Directions for this task: Gather every line in the rows below that contains the word "jasa". Case counts.

Collected data:
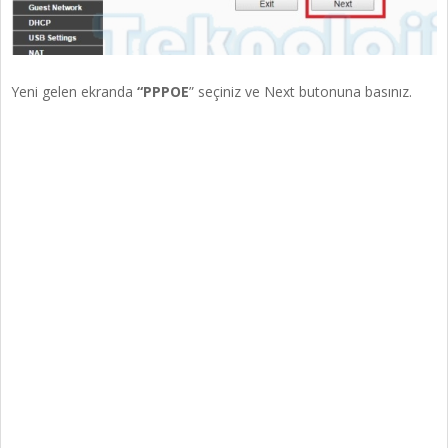
Yeni gelen ekranda
“PPPOE
” seçiniz ve Next butonuna basınız.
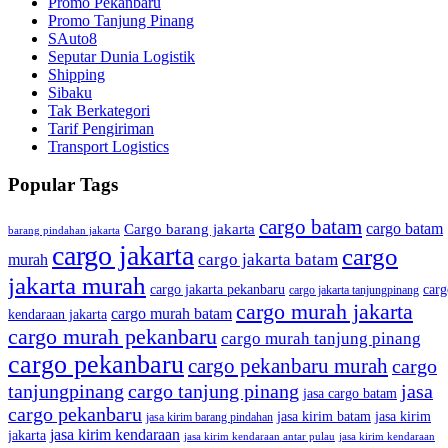
Promo Pekanbaru
Promo Tanjung Pinang
SAuto8
Seputar Dunia Logistik
Shipping
Sibaku
Tak Berkategori
Tarif Pengiriman
Transport Logistics
Popular Tags
cargo batam
cargo batam
Cargo barang jakarta
barang pindahan jakarta
cargo jakarta
cargo
cargo jakarta batam
murah
jakarta murah
cargo jakarta pekanbaru
carg
cargo jakarta tanjungpinang
cargo murah jakarta
cargo murah batam
kendaraan jakarta
cargo murah pekanbaru
cargo murah tanjung pinang
cargo pekanbaru
cargo pekanbaru murah
cargo
tanjungpinang
cargo tanjung pinang
jasa
jasa cargo batam
cargo pekanbaru
jasa kirim batam
jasa kirim
jasa kirim barang pindahan
jasa kirim kendaraan
jakarta
jasa kirim kendaraan antar pulau
jasa kirim kendaraan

Result of this task:
jasa
jasa cargo batam
jasa kirim batam
jasa kirim
jasa kirim barang pindahan
jasa kirim kendaraan
jasa kirim kendaraan antar pulau
jasa kirim kendaraan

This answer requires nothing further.